SAセキュリティ マーケティング統括本部本部長 宮園充氏これは、「Zeus」と呼ばれるトロイの木馬の亜種で、オープンソースのIMソフトウェア「Jabber」を利用している。オープンソースの特徴を生かし、「特定のオンラインバンキングサービスにログインしたら通知する」といったカスタマイズを加えて、リアルタイムに情報を盗み取ろうとする。
正規のWebサイトを改ざんし、アクセスしてきたユーザーのPCに感染して、IDやパスワードといったクレデンシャル情報を盗み取る挙動は、通常のトロイの木馬と変わらない。ただ、多くは盗み取った情報を攻撃者に直接送信するのに対し、Zeus亜種は、「ドロップサーバ」と呼ばれるデータの蓄積場所を介してIMでデータを送信する。
「この仕組みによって、オンラインバンキングサービスにログインしたその時点で、リアルタイムに個人情報を集めることができる。また、攻撃者自身の居所、情報の最終的な送り先を把握されないようにするという点でも有効」(RSAセキュリティ マーケティング統括本部本部長 宮園充氏)。

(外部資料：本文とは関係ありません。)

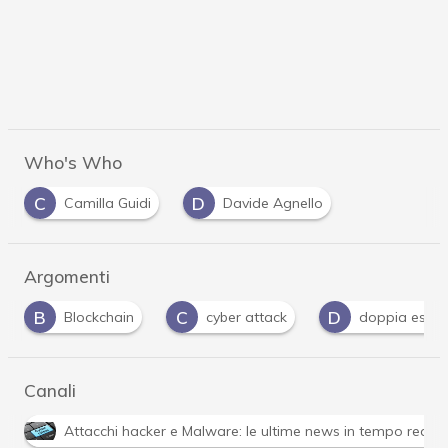
Who's Who
C
D
Camilla Guidi
Davide Agnello
Argomenti
B
C
D
Blockchain
cyber attack
doppia estor
Canali
Attacchi hacker e Malware: le ultime news in tempo reale 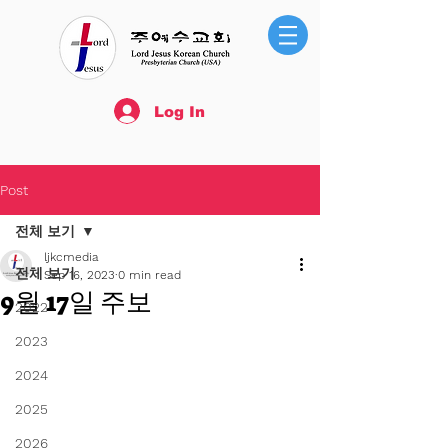
Log In
Post
전체 보기
ljkcmedia
전체 보기
Sep 16, 2023
0 min read
9월 17일 주보
2022
2023
2024
2025
2026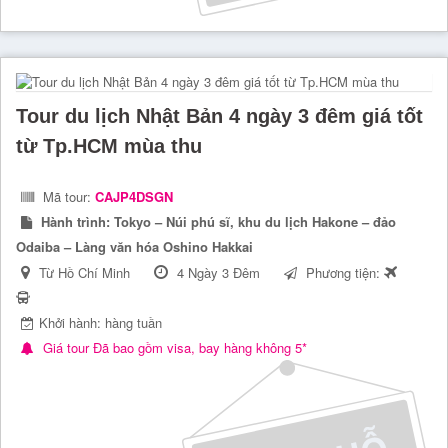
Tour du lịch Nhật Bản 4 ngày 3 đêm giá tốt
từ Tp.HCM mùa thu
Mã tour:
CAJP4DSGN
Hành trình:
Tokyo – Núi phú sĩ, khu du lịch Hakone – đảo
Odaiba – Làng văn hóa Oshino Hakkai
Từ Hồ Chí Minh
4 Ngày 3 Đêm
Phương tiện:
Khởi hành: hàng tuần
Giá tour Đã bao gồm visa, bay hàng không 5*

RSAセキュリティではこうした脅威を踏まえ、トロイの木馬をばらまくWebサイトや通信先をシャットダウンする新しいサービスを、近日中に提供する計画だ。同社はすでに、通報に基づいてフィッシングサイトのシャットダウンを行うサービス「FraudAction」を提供している。これを補完するサービスとして、トロイの木馬の感染を広めるサイトやそれが被害者から収集した個人情報を保存するサーバ、それら制御するコントロールポイントのシャットダウンを行い、根本からトロイの木馬の脅威を絶つという。